JERRY: Mmm. Oh look Elaine, the black and white cookie.
ELAINE: Mmm.
JERRY: I love the black and white. Two races of flavor living side by side in harmony. It’s a wonderful thing isn’t it?…
JERRY: … and a black and white cookie, for me. Peace!… (Jerry and Elaine are waiting in line, Jerry takes a bite of his cookie and then speaks) JERRY: Uhm, see the key to eating a Black and White cookie, Elaine, is you want to get some black and some white in each bite. Nothing mixes better than, vanilla and chocolate. And yet still somehow racial harmony eludes us. If people would only *Look to the Cookie* — all our problems would be solved.
ELAINE: Well your views on race relations are just, fascinating. You really should do an Op-Ed piece for the Times. (Op-Ed stands for Opinions and Editorials)
JERRY: Hmm. Look to the cookie Elaine… Look to the cookie.
(Jerry sees a black man on the other side of the bakery eating the same cookie — Jerry raises his cookie up and so does the man — in a moment of racial harmony & unity to which he just spoke of.)…

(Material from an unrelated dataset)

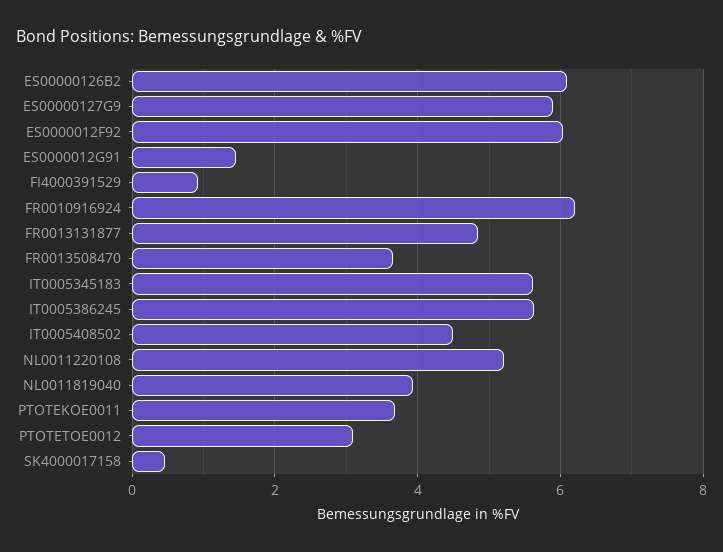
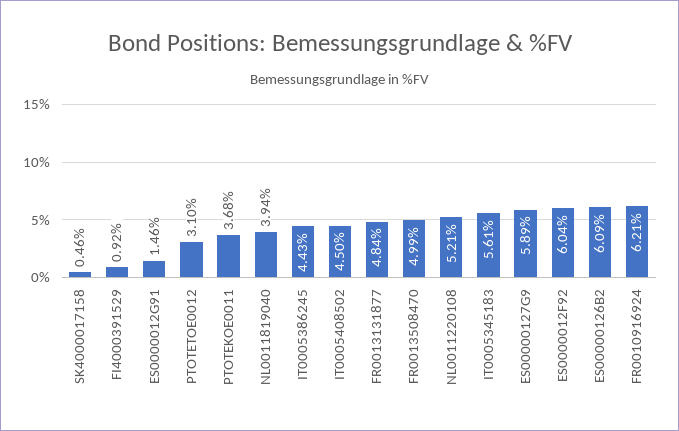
FR0013508470: 3.6 -> 4.99
IT0005386245: 5.6 -> 4.43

JERRY: I don’t know, I don’t feel so good.
ELAINE: What’s wrong?
JERRY: My stomach, I , think it was that cookie.
ELAINE: The black and white?
JERRY: Yeah.
ELAINE: Not getting’ along?
JERRY: I think I got David Duke and Farrakhan down there.
ELAINE: (mocking – in a dopey voice) “Well if we can’t look to the cookie where can we look?”